A significant event in Russia took place in 1878, when Ludwig Metzl opened the first advertising bureau, the Central Office of Advertisements of the Trading House L. Metzl and Co. The employees of the bureau compiled the text, translated it into foreign languages, took care of the "external design" and placed it on the pages of the world's leading publications. The affairs of the advertising bureau were so productive that Emperor Alexander III awarded Ludwig Metzl with the medal "For Usefulness".
At the beginning of the 20th century, advertising subjugated journalism and literature, became a “new” genre and found a lively response from avant-garde artists. Defiant posters, leaflets, disputes and rallies were a full-scale advertising campaign. Cheerful and inviting intonation, shamelessness in the "presentation of the subject" became a feature of the new poetics. The ringing of slogans and the cry of posters is another step in the development of advertising. In this regard, it is impossible not to recall the poet Vladimir Mayakovsky: ““It is more elegant without galoshes” - this is a lie! All the elegance is from our galoshes”. Or: “How to deal with rodents and pests? Gosizdat's book is the best teacher". The Presidential Library’s portal features the book by Vladimir Mayakovsky Terrible Laughter. Rosta Windows (1932), in which the poet speaks of the time when agitation was one of the varieties of advertising: “We worked without focusing on history and glory. The range of our topics was enormous: agitation for the Comintern and for the collection of mushrooms for the starving, the fight against Wrangel and typhoid lice”.
In subsequent years, advertising again went into the shadows, became simple and unpretentious. Nevertheless, in the 60s, specialized advertising organizations appeared: Soyuztorgreklama, Glavkooptorgreklama, Vneshtorgreklama and others.
The "golden" period of Russian advertising begins in the 1990s. Sparkling kitsch and cunning provocation are embodied in slogans that are remembered for a long time and act like a magical refrain: “Your legs will walk like a Swiss watch”, “He is like me, only a bank”, “Shock is our way”, “And let the world wait".
After a long journey of ups and downs, advertising has become a powerful industry.

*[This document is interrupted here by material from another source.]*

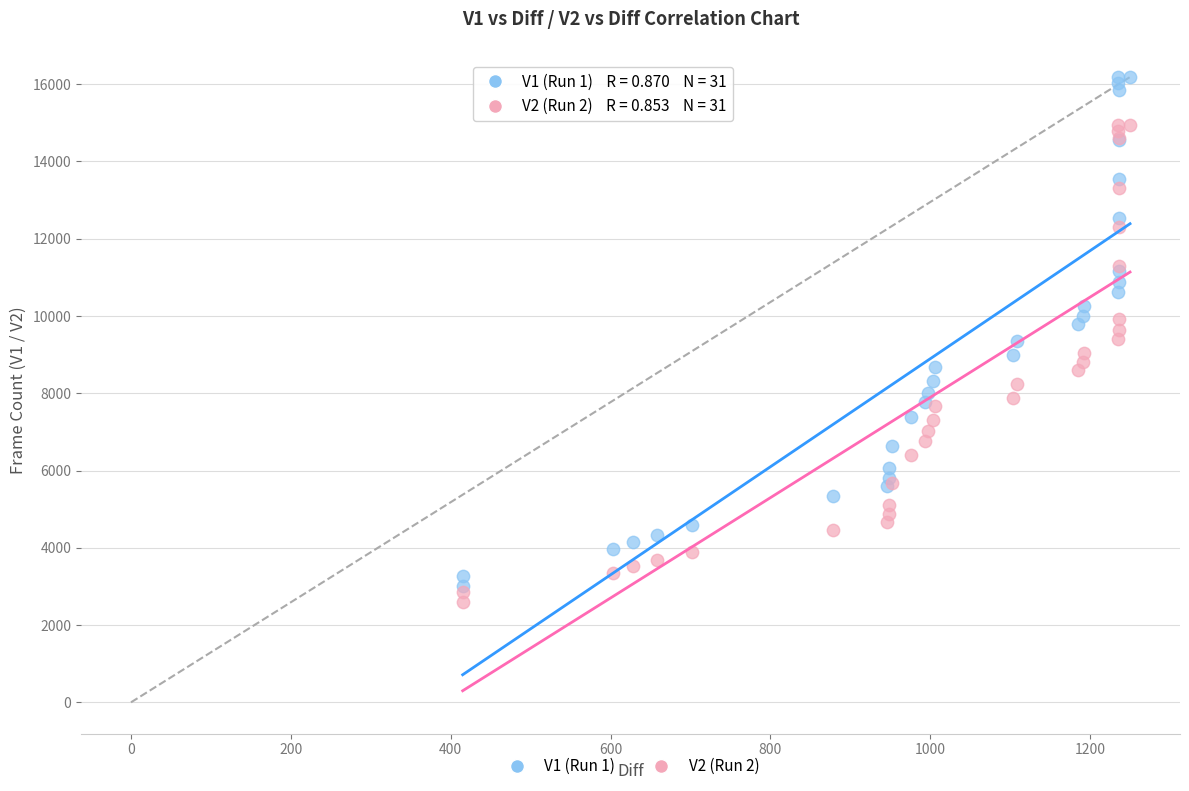

What are all the series names shown in the legend?

V1 (Run 1), V2 (Run 2)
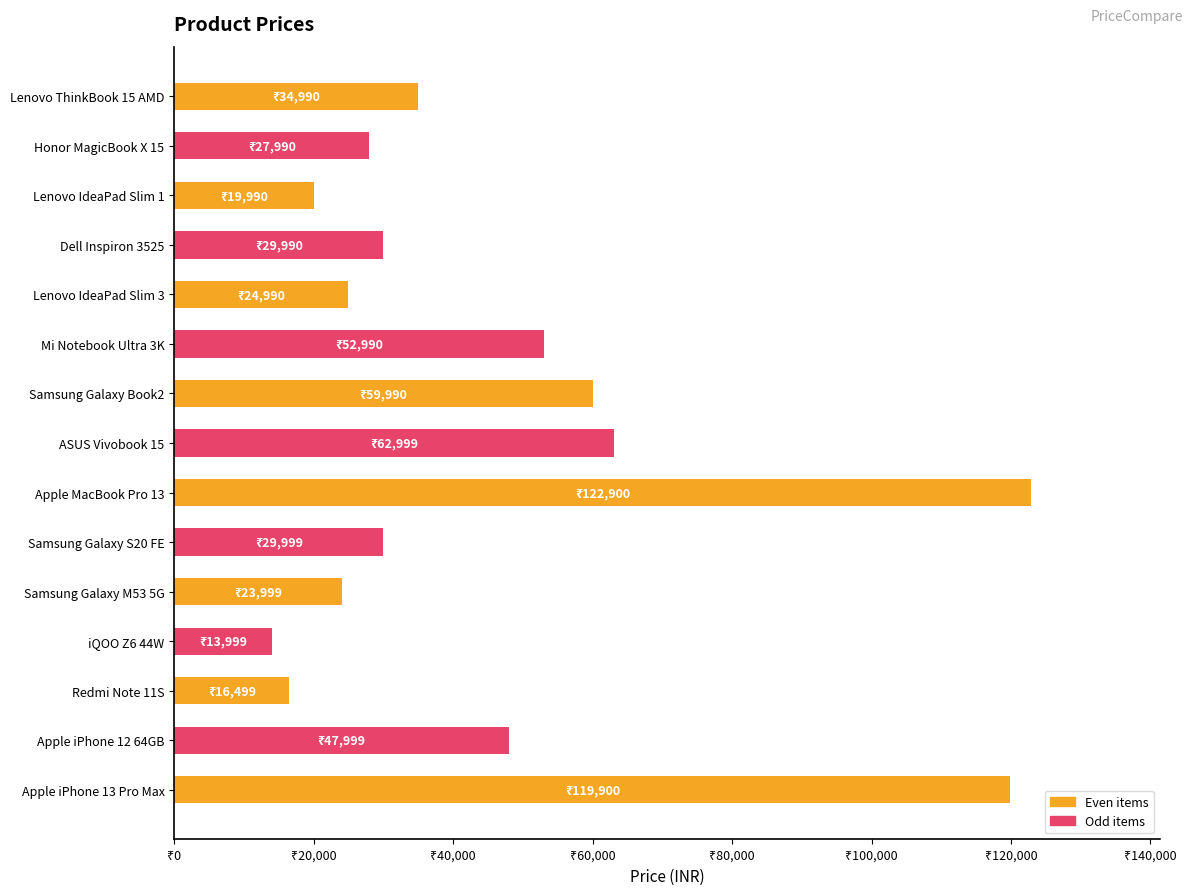

Does the chart contain any negative values?

No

The methods of its distribution are huge: banners and billboards, LED screens and supersites, structures installed in the subway and in elevators, and much more.
But no matter how far the progress was, the requirements for the quality of advertising remain unchanged. The commandments of advertising, formulated more than a hundred years ago in the book by Nikolai Plisky “Advertising: its meaning, origin and history, do not lose their relevance to this day. Among them is the assertion that “the main conditions for good advertising are a quality product, a solid price, a clean store and polite treatment of customers”. The totality of these conditions is conducive to sing, praise and glorify the product, because, according to the “main advertising activist” of his time, Vladimir Mayakovsky, “advertising is first of all the name of a thing. Advertising should endlessly remind of every, even the most wonderful thing”.
The Presidential Library’s collections contain comprehensive materials about advertising. These are both legislative documents and illustrative products - for example, advertising images of household items on matchboxes or advertising leaflets presented in Soviet-era trams. The electronic reading room of the Presidential Library also contains a list of abstracts covering various aspects of advertising - these research papers indicate that in the 21st century advertising has become a significant phenomenon that affects the "nerve" in all spheres of human life.